→ Instructions to follow: The number of lines holding "hierarchical" in the listing below is all you should give.

→ Data for this task:

Start of Block

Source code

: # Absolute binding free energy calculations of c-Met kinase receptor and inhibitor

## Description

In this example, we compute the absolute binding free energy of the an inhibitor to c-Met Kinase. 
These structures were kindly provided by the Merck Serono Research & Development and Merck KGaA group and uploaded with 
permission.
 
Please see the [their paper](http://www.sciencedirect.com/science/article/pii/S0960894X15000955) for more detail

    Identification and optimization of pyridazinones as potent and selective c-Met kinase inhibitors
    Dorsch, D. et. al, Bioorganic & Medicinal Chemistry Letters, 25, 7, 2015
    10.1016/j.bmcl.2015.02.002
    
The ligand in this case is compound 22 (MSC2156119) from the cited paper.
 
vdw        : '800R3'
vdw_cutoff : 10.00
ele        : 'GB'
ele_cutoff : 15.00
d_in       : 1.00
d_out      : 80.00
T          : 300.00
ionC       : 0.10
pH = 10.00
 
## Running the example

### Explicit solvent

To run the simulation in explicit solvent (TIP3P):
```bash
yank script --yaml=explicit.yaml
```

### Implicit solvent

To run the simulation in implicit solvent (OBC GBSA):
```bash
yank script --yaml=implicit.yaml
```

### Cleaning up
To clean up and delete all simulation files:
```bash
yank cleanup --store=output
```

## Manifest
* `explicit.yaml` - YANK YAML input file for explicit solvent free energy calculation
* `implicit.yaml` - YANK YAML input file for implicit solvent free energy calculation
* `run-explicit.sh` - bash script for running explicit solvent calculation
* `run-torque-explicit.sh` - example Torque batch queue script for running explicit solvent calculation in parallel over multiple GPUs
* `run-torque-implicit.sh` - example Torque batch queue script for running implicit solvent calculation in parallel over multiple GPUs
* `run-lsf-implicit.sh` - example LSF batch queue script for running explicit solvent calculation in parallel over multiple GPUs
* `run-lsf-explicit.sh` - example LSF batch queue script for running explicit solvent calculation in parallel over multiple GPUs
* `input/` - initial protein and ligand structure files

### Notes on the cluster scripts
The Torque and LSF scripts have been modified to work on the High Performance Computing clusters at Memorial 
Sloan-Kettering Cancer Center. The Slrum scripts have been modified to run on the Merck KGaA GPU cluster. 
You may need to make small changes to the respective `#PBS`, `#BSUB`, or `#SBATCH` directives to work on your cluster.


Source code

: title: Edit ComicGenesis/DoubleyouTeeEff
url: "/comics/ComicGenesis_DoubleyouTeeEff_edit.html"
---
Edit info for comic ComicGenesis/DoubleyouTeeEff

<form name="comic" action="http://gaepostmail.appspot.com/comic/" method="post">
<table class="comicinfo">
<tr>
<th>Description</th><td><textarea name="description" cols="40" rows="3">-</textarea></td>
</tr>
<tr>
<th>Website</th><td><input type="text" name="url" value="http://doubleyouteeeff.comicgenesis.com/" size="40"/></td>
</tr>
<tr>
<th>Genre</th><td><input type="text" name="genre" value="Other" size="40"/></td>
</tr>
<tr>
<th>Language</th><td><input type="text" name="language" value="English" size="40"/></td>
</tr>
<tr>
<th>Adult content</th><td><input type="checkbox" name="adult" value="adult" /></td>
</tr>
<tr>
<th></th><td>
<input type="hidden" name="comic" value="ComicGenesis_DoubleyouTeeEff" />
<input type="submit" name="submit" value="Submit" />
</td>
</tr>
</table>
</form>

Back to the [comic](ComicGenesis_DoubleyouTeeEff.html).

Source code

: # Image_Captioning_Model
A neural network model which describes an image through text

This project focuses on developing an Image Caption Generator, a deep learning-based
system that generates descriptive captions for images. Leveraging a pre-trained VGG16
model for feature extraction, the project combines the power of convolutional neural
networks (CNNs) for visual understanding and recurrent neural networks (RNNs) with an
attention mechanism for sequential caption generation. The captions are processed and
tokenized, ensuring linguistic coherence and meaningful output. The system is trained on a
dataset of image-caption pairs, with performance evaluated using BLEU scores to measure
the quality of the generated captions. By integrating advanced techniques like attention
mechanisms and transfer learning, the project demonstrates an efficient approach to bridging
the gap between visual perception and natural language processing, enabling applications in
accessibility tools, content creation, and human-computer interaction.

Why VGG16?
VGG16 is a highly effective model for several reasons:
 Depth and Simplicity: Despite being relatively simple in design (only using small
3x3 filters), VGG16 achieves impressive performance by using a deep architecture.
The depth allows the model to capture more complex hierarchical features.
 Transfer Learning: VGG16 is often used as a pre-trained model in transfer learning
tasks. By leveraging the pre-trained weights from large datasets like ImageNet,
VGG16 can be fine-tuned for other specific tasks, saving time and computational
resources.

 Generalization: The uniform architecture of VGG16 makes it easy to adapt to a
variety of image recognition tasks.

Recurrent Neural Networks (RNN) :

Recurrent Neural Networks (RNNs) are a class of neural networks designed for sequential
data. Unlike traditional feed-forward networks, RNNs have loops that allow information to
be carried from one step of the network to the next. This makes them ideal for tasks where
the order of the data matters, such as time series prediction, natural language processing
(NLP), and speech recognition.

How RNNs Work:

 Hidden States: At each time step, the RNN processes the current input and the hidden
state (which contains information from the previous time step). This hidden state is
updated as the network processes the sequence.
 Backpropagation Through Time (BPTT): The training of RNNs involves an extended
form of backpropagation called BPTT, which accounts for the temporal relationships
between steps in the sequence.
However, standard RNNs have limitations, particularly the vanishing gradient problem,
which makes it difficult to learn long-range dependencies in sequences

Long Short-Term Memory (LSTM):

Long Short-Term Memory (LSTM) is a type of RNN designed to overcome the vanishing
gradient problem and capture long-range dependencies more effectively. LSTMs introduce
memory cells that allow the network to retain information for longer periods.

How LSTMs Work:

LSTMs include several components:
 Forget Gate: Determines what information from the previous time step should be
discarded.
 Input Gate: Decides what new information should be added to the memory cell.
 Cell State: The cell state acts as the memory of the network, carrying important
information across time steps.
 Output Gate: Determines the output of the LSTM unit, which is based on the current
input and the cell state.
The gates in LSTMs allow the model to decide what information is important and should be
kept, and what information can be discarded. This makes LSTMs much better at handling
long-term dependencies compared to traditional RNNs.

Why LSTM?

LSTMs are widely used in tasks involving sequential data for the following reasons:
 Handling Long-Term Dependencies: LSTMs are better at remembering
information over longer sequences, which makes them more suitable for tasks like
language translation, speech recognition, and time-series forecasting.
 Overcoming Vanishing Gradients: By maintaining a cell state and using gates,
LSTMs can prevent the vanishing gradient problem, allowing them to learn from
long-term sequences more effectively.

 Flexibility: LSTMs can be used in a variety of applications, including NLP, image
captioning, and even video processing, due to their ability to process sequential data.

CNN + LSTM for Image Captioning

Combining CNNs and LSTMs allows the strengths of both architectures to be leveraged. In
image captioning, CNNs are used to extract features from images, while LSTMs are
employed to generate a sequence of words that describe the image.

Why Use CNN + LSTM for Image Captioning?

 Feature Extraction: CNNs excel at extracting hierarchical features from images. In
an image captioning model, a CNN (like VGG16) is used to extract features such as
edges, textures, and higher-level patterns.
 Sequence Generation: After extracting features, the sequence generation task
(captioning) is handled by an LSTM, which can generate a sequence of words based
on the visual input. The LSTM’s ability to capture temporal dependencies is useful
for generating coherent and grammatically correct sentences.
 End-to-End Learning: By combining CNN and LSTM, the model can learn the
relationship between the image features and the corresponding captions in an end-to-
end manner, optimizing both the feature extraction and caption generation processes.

End of Block

→ Answer to this exercise: 2